Hamza: Bayanlar kendilerini çok fazla kullandırıyorlar. Sırf güzel oldukları için çalıştırılıyor. Ve kadınlar bunun bilincinde ve bu durumdan oldukça memnunlar. Yoksulluktan şikâyet ederken bile oldukça lüks giyiniyorlar. Bu görsellik için sırf başkalarına kendilerini beğendirmek için. Kıyafet için çalışan kadınlar var bu sektörde. Kadınların bu durumdan çıkarı var.

Kadının beden olarak algılanmasında gönüllü ve mutlu olduğunu dile getirir. Hamza ile aynı kurumda çalışan diğer görüşmeciler Hamza’nın kadınlara karşı olumsuz tutumlarından şikâyetçi olduğunu eril üslubundan dolayı tartışma yaşadıklarını belirttiler. Hamza ile aynı kurumda çalışan Bedia iş arkadaşlarının eril üslubundan rahatsızlığını şöyle dile getirmiştir.

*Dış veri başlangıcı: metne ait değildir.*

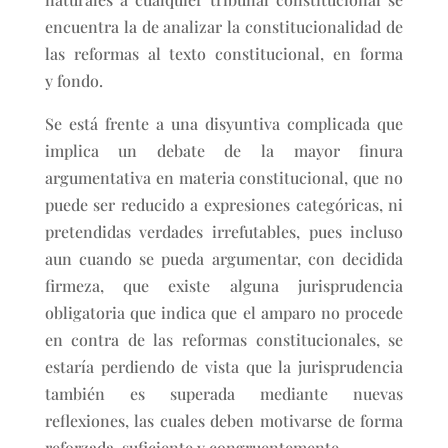
encuentra la de analizar la constitucionalidad de
las reformas al texto constitucional, en forma
y fondo.
Se está frente a una disyuntiva complicada que
implica un debate de la mayor finura
argumentativa en materia constitucional, que no
puede ser reducido a expresiones categóricas, ni
pretendidas verdades irrefutables, pues incluso
aun cuando se pueda argumentar, con decidida
firmeza, que existe alguna jurisprudencia
obligatoria que indica que el amparo no procede
en contra de las reformas constitucionales, se
estaría perdiendo de vista que la jurisprudencia
también es superada mediante nuevas
reflexiones, las cuales deben motivarse de forma
reforzada, suficiente y congruentemente.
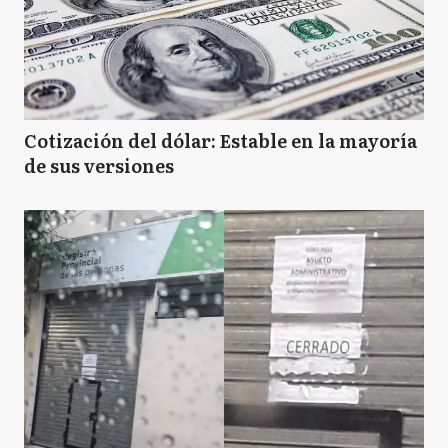
Cotización del dólar: Estable en la mayoría
de sus versiones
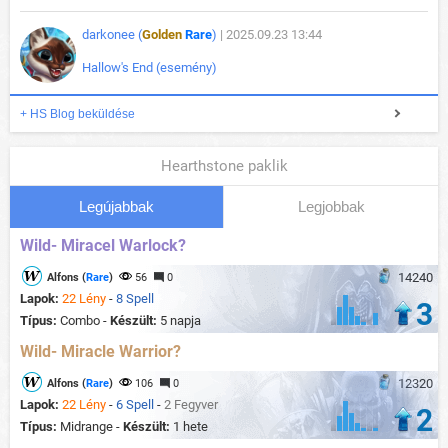
darkonee (
Golden
Rare
)
| 2025.09.23 13:44
Hallow's End (esemény)
+ HS Blog beküldése
Hearthstone paklik
Legújabbak
Legjobbak
Wild- Miracel Warlock?
14240
Alfons (
Rare
)
56
0
Lapok:
22 Lény
-
8 Spell
3
Típus:
Combo -
Készült:
5 napja
Wild- Miracle Warrior?
12320
Alfons (
Rare
)
106
0
Lapok:
22 Lény
-
6 Spell
-
2 Fegyver
2
Típus:
Midrange -
Készült:
1 hete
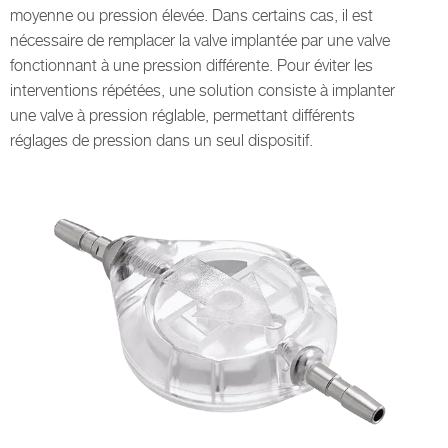
moyenne ou pression élevée. Dans certains cas, il est
nécessaire de remplacer la valve implantée par une valve
fonctionnant à une pression différente. Pour éviter les
interventions répétées, une solution consiste à implanter
une valve à pression réglable, permettant différents
réglages de pression dans un seul dispositif.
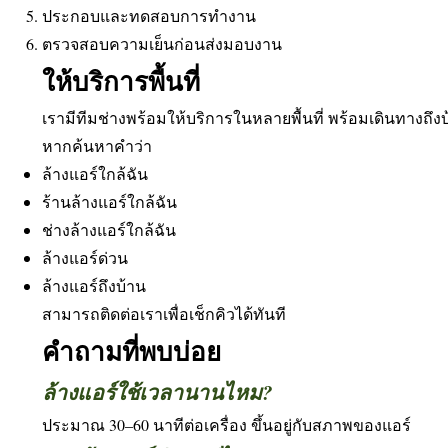
ประกอบและทดสอบการทำงาน
ตรวจสอบความเย็นก่อนส่งมอบงาน
ให้บริการพื้นที่
เรามีทีมช่างพร้อมให้บริการในหลายพื้นที่ พร้อมเดินทางถึง
หากค้นหาคำว่า
ล้างแอร์ใกล้ฉัน
ร้านล้างแอร์ใกล้ฉัน
ช่างล้างแอร์ใกล้ฉัน
ล้างแอร์ด่วน
ล้างแอร์ถึงบ้าน
สามารถติดต่อเราเพื่อเช็กคิวได้ทันที
คำถามที่พบบ่อย
ล้างแอร์ใช้เวลานานไหม?
ประมาณ 30–60 นาทีต่อเครื่อง ขึ้นอยู่กับสภาพของแอร์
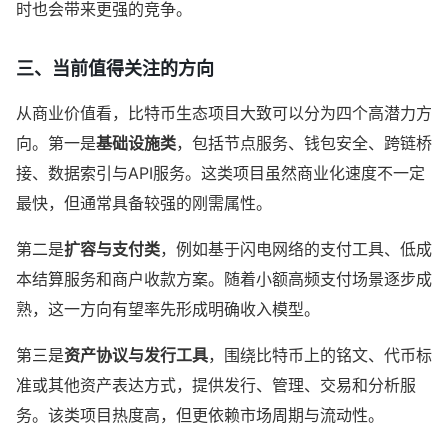
时也会带来更强的竞争。
三、当前值得关注的方向
从商业价值看，比特币生态项目大致可以分为四个高潜力方
向。第一是
基础设施类
，包括节点服务、钱包安全、跨链桥
接、数据索引与API服务。这类项目虽然商业化速度不一定
最快，但通常具备较强的刚需属性。
第二是
扩容与支付类
，例如基于闪电网络的支付工具、低成
本结算服务和商户收款方案。随着小额高频支付场景逐步成
熟，这一方向有望率先形成明确收入模型。
第三是
资产协议与发行工具
，围绕比特币上的铭文、代币标
准或其他资产表达方式，提供发行、管理、交易和分析服
务。该类项目热度高，但更依赖市场周期与流动性。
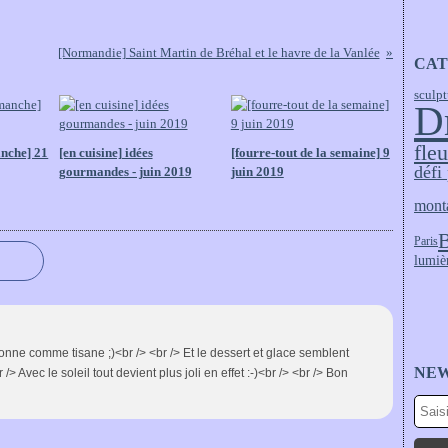
[Normandie] Saint Martin de Bréhal et le havre de la Vanlée
CAT
sculpt
D
fleu
anche] 21
[en cuisine] idées
[fourre-tout de la semaine] 9
défi
gourmandes - juin 2019
juin 2019
mont
B
Paris
lumiè
onne comme tisane ;)<br /> <br /> Et le dessert et glace semblent
NE
vec le soleil tout devient plus joli en effet :-)<br /> <br /> Bon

Bedia: İş arkadaşlarım, müdürüm çok fazla erkek jargonuyla konuşuyor, bu beni ve bazı kadın arkadaşlarımı rahatsız ediyor. Öğretmenler odasında denk geldiğimde kendilerine çıkışıyorum ama eğitimli kabul ettiğimiz kesimin bile böyle tutum sergilemesi oldukça endişe verici geliyor.

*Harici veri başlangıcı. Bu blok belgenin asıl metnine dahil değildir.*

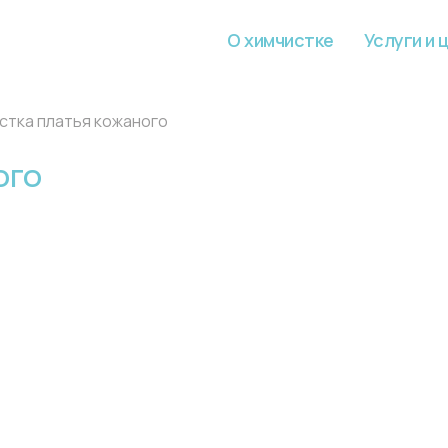
О химчистке
Услуги и 
стка платья кожаного
ОГО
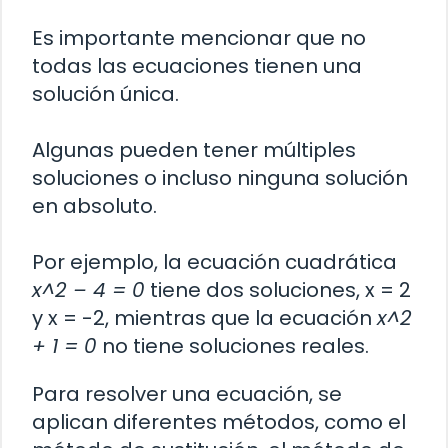
Es importante mencionar que no
todas las ecuaciones tienen una
solución única.
Algunas pueden tener múltiples
soluciones o incluso ninguna solución
en absoluto.
Por ejemplo, la ecuación cuadrática
x^2 – 4 = 0
tiene dos soluciones, x = 2
y x = -2, mientras que la ecuación
x^2
+ 1 = 0
no tiene soluciones reales.
Para resolver una ecuación, se
aplican diferentes métodos, como el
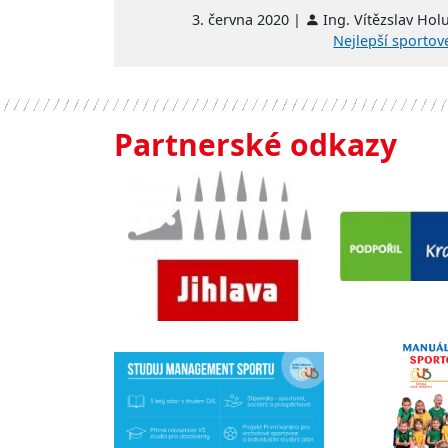
3. června 2020 |
Ing. Vítězslav Hol
Nejlepší sportov
Partnerské odkazy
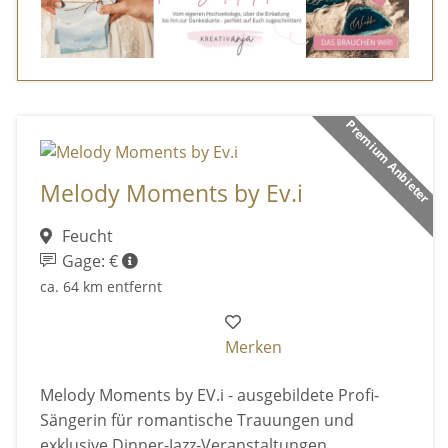
Premium Anbieter
Melody Moments by Ev.i
Feucht
Gage: €
ca. 64 km entfernt
Merken
Melody Moments by EV.i - ausgebildete Profi-
Sängerin für romantische Trauungen und
exklusive Dinner-Jazz-Veranstaltungen.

Bedia erkek egemen üsluba karşı olan bir kadın ve bu noktada kişisel çabasının yetersiz olacağının farkında. Bu nedenle yeni yetişecek nesilde etkili bir değişimin olması konusunda karamsar bakış açısına sahip.

Hamza: Bazen öğrencilerime şunu diyorum sizi en iyi ben anlarım. Çünkü kadın düşmanı vb. şeylerde söyleyebiliyorlar. Ama ben bir şey söylüyorsam yaşadığım şeylerden yola çıkarım çoğu arkadaşımdan gözlemleyip söylerim. Kadınlar böyledir, şöyledir gibi genellemeler yapıyorum.

Ben: Kadınları nasıl genelliyorsunuz?

Hamza: Mesela kadınların; biz mantıklıyız, anlayışlıyız gibi lafları çok saçma geliyor. Kesinlikle anlayış ve mantık yok.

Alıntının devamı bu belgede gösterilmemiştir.